Markets Uncertain Ahead of First Warsh FOMC
Wednesday’s First Warsh FOMC meeting will be pivotal for markets, not because there is an expected change of policy. It’s the first meeting to be presided over by a new Fed chair in eight years and could bring important shifts in how the central bank communicates with markets. For that reason, traders are bracing for a potentially volatile aftermath and a shift in direction of the dollar and gold.

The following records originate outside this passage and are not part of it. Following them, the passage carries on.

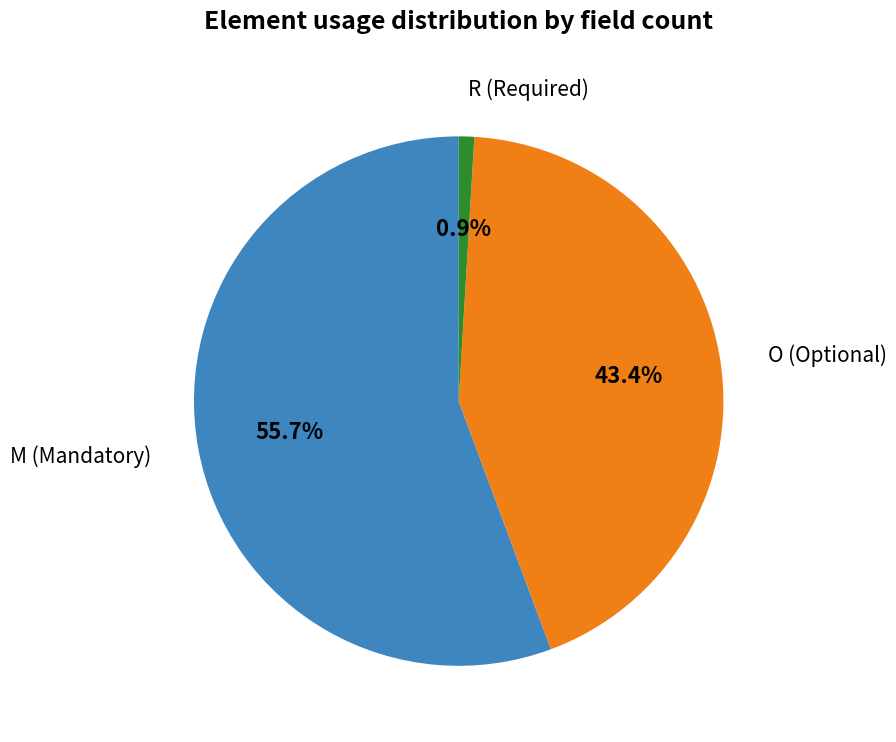

Between M (Mandatory) and O (Optional), which is larger?

M (Mandatory)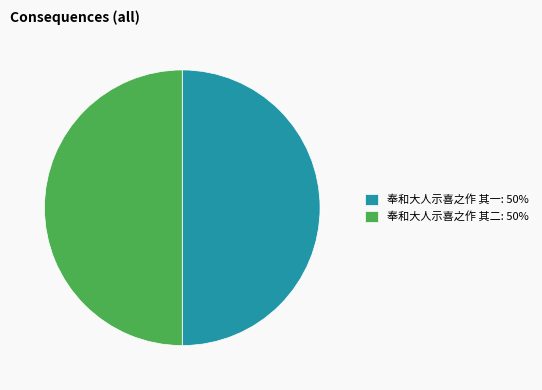

Is it true that 奉和大人示喜之作 其一: 50% is 50% of the pie?

True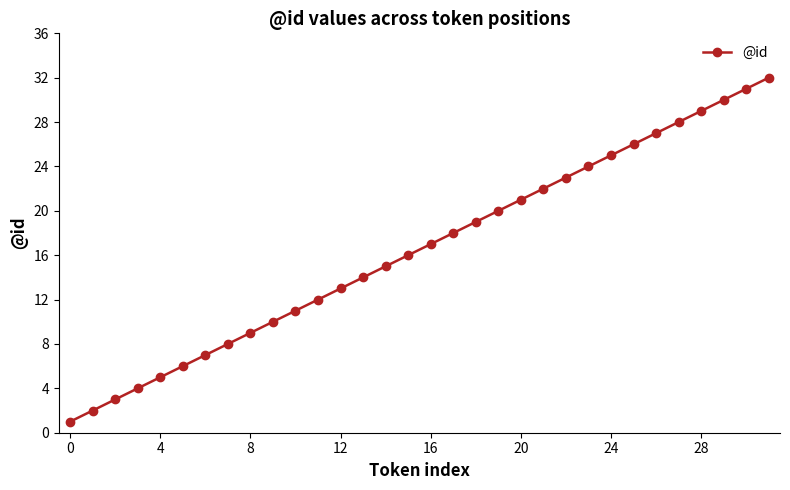

What is the sum of all values?

528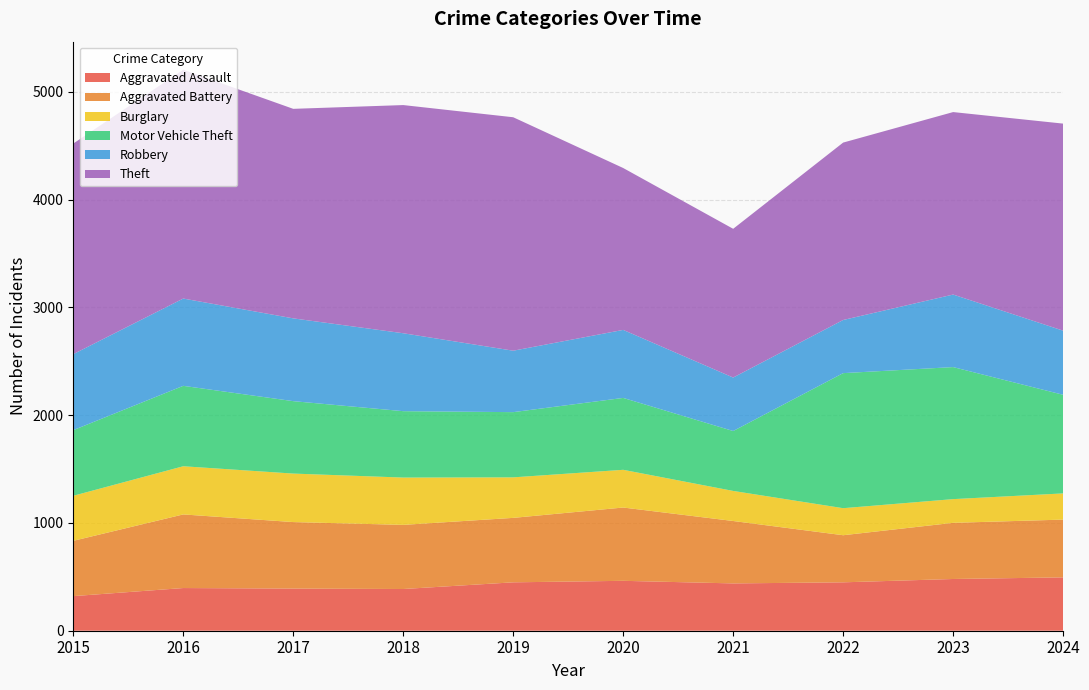

Reading right to left, what are all the values shown in this chart?

Aggravated Assault: 2024=495	2023=480	2022=449	2021=439	2020=463	2019=449	2018=387	2017=391	2016=396	2015=321
Aggravated Battery: 2024=536	2023=521	2022=437	2021=579	2020=680	2019=598	2018=595	2017=617	2016=683	2015=513
Burglary: 2024=243	2023=220	2022=251	2021=279	2020=350	2019=376	2018=439	2017=450	2016=447	2015=418
Motor Vehicle Theft: 2024=915	2023=1225	2022=1253	2021=556	2020=667	2019=605	2018=616	2017=672	2016=746	2015=609
Robbery: 2024=595	2023=673	2022=493	2021=496	2020=631	2019=570	2018=723	2017=768	2016=810	2015=705
Theft: 2024=1921	2023=1693	2022=1646	2021=1380	2020=1502	2019=2166	2018=2117	2017=1944	2016=2123	2015=1954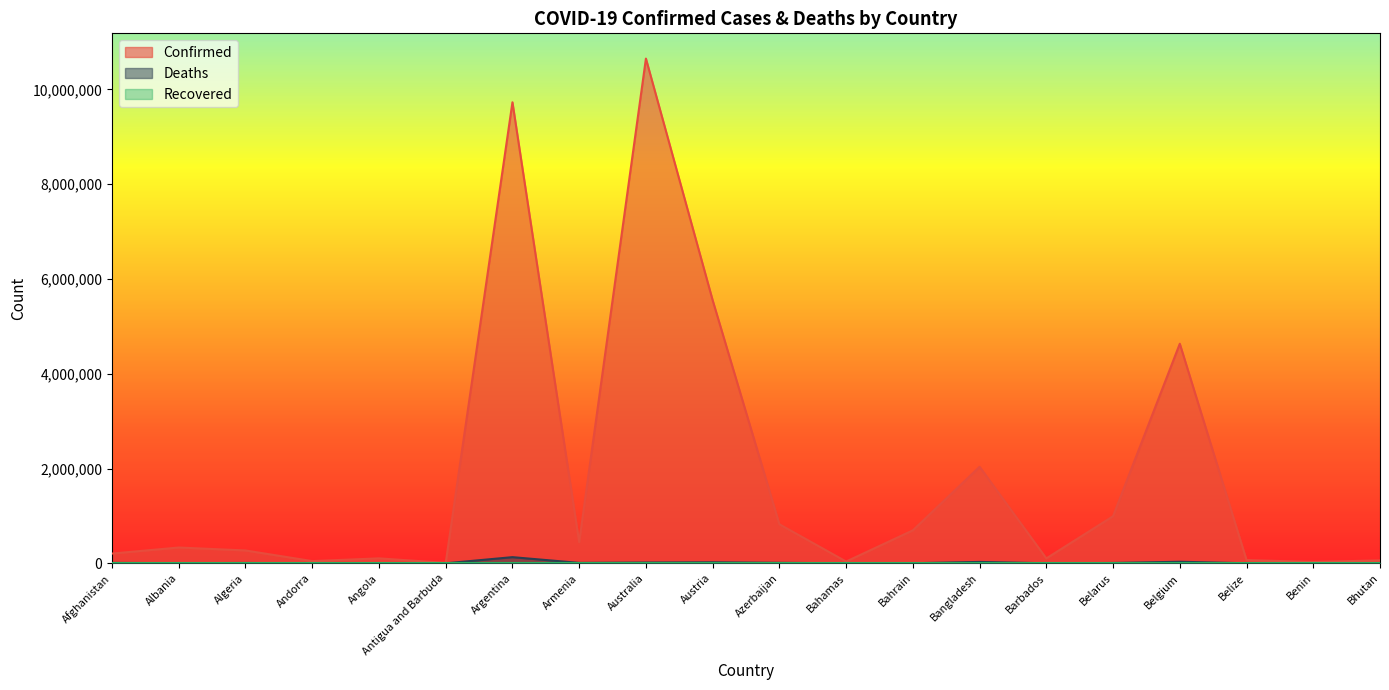

What is the difference between the maximum and second lowest values in the Confirmed series?

10621825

The consensus is near-universal that the FOMC will keep rates unchanged. The issue is what the committee signals for the rate path for the rest of the year. Going into the meeting, futures are pricing in around 60% odds that the Fed will hike by the end of the year. But those chances are falling since the tentative deal to end hostilities in the Middle East and reopen the Strait of Hormuz. FOMC officials will have to decide on several key policy matters with this major issue still uncertain, and that could lead to some hedging in the FOMC statement.
The Fed’s Hormuz Problem
There is plenty of data to support a push for raising rates. Three months of solid job growth have meant the focus is now fully on inflation. And last week, inflation rose to a three-year high, driven primarily by higher energy prices. The core rate ticked up, suggesting that some of those higher energy costs are being passed through to the broader economy. Other central banks have hiked to pre-empt a rise in inflation. The last time there was a major energy crisis, the Fed was roundly criticised for saying increasing consumer prices were “temporary”.

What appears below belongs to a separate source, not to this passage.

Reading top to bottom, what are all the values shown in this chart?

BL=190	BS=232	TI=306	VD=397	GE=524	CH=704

However, it might be true that this time around the effect is temporary, if crude prices drop back to where they were in February before the war started. Back then, the Fed itself was predicting a rate cut this year. So, if the Fed signals more hawkishness at this meeting and then crude prices drop just two days later as the Strait of Hormuz opens, it could be seen as a bad decision.
Reducing Forward Guidance
To complicate matters, Warsh is known for wanting to shift the Fed’s focus away from detailed forward projections toward a more data-driven approach. He’s harshly criticised the dot-plot matrix, which is due for an update at the upcoming meeting. The last time it was released in March, it showed projections for one rate cut. The question is whether the dot plot will be updated to show no rate cuts, or whether Warsh will largely discount it.
Markets will also be paying close attention to the Chair’s tone during the press conference. Appointed by Trump, Warsh is expected to be dovish, but he has also made harsh comments about inflation and largely ignored the jobs market. This suggests he could come across as more hawkish than the market is anticipating.
The Key Language Points
The last meeting had an extraordinary number of dissents over the language in the FOMC policy statement. At the time, the statement left an easing bias despite rising inflation. The market widely anticipates that the Fed will shift that bias to neutral. Not doing so will be seen as very dovish in the current circumstances.
Markets are likely to fluctuate quite a bit in the aftermath of the meeting as they compare Warsh’s comments with Powell’s and try to accommodate for the difference in language choice. However, the main takeaway is likely to be whether Warsh puts the emphasis on the economy (which will be seen as dovish) or inflation (seen as hawkish).